Ziyi Yang,Benned Hedegaard,Ahmed Jaafar,Yichen Wei,Skye Thompson,Shreyas S. Raman,Haotian Fu,Stefanie Tellex,George Konidaris,David Paulius,Naman Shah

Generalizing from individual skill executions to solving long-horizon tasks remains a core challenge in building autonomous agents. A promising direction is learning high-level, symbolic abstractions of the low-level skills of the agents, enabling reasoning and planning independent of the low-level state space. Among possible high-level representations, object-centric skill abstraction with symbolic predicates has been proven to be efficient because of its compatibility with domain-independent planners. Recent advances in foundation models have made it possible to generate symbolic predicates that operate on raw sensory inputs, a process we call generative predicate invention, to facilitate downstream abstraction learning. However, it remains unclear which formal properties the learned representations must satisfy, and how they can be learned to guarantee these properties. In this paper, we address both questions by presenting a formal theory of generative predicate invention for skill abstraction, resulting in symbolic operators that can be used for provably sound and complete planning. Within this framework, we propose SkillWrapper, a method that leverages foundation models to actively collect robot data and learn human-interpretable, plannable representations of black-box skills, using only RGB image observations. Our extensive empirical evaluation in simulation and on real robots shows that SkillWrapper learns abstract representations that enable solving unseen, long-horizon tasks in the real world with black-box skills.

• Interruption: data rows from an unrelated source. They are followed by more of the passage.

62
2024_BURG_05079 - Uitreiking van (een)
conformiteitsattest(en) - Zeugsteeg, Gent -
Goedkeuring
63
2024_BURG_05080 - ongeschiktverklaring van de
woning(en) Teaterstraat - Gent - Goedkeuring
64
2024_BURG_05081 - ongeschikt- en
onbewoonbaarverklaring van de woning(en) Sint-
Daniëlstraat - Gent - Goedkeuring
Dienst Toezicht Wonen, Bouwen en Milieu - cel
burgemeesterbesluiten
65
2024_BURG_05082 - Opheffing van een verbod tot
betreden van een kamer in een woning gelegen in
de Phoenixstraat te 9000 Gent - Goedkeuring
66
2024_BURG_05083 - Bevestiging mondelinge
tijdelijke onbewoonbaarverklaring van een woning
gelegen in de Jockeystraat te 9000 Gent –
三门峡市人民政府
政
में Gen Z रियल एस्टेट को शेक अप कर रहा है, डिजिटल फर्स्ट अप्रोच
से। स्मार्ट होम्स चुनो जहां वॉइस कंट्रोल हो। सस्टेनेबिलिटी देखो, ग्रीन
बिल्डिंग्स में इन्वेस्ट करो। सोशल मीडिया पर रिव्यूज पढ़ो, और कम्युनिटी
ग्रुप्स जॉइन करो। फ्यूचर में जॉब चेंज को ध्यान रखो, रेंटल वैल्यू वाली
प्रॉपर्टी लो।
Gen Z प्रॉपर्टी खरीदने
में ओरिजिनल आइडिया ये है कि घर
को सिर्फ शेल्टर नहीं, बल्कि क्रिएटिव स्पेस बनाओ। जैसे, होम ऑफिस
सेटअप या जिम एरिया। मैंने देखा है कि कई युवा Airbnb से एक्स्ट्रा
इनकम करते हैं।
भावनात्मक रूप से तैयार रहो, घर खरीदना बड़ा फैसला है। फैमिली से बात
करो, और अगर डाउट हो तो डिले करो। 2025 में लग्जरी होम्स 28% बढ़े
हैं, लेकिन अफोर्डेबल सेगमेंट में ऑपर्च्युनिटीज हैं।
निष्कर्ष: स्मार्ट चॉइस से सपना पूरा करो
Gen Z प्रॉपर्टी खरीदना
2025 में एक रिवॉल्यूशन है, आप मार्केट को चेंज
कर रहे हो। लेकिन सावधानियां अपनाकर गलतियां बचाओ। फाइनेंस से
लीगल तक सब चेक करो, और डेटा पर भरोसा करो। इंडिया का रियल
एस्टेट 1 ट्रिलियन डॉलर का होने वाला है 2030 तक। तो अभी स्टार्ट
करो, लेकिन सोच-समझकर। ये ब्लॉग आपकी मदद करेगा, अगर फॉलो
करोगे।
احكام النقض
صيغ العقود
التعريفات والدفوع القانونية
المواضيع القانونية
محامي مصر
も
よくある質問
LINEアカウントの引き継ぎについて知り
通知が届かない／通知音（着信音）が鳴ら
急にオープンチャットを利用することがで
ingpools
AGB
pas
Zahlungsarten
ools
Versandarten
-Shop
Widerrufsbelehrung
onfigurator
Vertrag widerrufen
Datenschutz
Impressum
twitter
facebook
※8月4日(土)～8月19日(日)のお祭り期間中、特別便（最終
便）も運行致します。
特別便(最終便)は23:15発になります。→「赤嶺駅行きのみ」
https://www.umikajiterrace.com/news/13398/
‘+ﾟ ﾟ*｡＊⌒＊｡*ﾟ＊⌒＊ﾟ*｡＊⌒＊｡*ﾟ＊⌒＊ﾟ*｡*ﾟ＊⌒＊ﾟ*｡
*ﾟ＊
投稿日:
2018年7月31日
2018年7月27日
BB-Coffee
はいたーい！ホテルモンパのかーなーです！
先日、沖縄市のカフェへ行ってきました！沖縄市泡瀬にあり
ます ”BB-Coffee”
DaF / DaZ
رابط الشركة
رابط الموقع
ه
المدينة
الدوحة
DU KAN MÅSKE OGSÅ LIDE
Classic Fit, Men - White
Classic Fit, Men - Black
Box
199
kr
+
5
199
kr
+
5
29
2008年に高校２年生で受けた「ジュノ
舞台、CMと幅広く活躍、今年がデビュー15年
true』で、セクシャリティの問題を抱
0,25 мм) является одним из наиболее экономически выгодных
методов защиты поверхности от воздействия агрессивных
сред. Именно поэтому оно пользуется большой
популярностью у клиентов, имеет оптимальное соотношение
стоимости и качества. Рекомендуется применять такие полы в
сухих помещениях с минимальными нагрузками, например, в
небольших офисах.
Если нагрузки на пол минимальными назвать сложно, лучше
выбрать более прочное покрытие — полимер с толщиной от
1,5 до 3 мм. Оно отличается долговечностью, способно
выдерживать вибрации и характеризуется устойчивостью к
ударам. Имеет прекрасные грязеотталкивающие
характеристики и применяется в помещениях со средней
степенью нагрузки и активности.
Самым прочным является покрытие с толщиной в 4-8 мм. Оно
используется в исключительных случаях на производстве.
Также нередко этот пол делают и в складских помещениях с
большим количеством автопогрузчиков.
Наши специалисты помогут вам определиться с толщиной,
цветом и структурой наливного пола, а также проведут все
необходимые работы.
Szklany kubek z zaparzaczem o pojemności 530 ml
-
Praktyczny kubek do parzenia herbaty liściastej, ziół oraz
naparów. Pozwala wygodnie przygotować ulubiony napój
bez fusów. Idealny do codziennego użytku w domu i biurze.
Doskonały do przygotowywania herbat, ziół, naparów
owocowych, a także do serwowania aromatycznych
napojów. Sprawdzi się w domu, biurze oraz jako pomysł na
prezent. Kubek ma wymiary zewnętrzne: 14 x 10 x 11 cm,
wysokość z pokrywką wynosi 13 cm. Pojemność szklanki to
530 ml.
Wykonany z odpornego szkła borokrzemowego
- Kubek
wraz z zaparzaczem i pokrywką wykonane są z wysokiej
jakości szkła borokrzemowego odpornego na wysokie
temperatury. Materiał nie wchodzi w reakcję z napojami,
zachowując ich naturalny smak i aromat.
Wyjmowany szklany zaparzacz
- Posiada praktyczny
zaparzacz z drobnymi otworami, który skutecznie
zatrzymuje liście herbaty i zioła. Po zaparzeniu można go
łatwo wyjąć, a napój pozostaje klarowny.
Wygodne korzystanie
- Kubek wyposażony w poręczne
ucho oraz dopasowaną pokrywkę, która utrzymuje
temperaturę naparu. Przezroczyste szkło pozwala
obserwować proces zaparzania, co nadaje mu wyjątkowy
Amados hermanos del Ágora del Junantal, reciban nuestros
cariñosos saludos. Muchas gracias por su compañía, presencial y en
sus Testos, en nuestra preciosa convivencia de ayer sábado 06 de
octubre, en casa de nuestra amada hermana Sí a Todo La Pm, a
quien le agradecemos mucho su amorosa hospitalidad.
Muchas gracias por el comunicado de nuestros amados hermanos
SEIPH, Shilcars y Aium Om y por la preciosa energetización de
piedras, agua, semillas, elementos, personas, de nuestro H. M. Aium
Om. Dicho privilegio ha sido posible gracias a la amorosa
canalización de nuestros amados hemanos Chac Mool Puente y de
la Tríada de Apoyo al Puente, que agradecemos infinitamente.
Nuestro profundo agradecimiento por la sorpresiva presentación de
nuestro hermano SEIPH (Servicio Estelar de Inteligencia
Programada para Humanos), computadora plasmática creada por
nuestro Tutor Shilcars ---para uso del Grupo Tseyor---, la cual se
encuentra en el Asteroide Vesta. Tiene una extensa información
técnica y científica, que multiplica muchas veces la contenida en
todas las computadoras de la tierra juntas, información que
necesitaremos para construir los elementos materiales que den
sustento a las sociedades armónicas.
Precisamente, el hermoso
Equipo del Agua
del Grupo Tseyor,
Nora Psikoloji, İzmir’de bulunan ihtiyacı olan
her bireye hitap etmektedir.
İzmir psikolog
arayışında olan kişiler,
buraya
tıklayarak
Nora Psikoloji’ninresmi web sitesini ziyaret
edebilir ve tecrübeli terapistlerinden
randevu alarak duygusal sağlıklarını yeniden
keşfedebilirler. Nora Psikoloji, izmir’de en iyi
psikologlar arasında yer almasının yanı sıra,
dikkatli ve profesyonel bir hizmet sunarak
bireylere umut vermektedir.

翻译：从单个技能执行泛化到解决长时程任务，仍然是构建自主智能体的核心挑战。一种有前景的方向是学习智能体底层技能的高层符号化抽象，从而实现独立于底层状态空间的推理与规划。在可能的高层表示中，具备符号谓词的对象中心化技能抽象因其与领域无关规划器的兼容性而被证明是高效的。基础模型的最新进展使得生成可处理原始感知输入的符号谓词成为可能，我们将这一过程称为生成式谓词发明，以促进下游的抽象学习。然而，学习到的表示必须满足哪些形式化属性，以及如何学习才能保证这些属性，目前仍不清楚。本文通过提出一套用于技能抽象的生成式谓词发明的形式化理论，同时回答了这两个问题，从而得到可用于可证明完备且可靠的规划的符号化操作符。在此框架内，我们提出了SkillWrapper方法，该方法利用基础模型主动收集机器人数据，并仅使用RGB图像观测，学习黑盒技能的人类可解释、可规划的表示。我们在仿真和真实机器人上进行的大量实证评估表明，SkillWrapper学习到的抽象表示能够利用黑盒技能解决现实世界中未见过的长时程任务。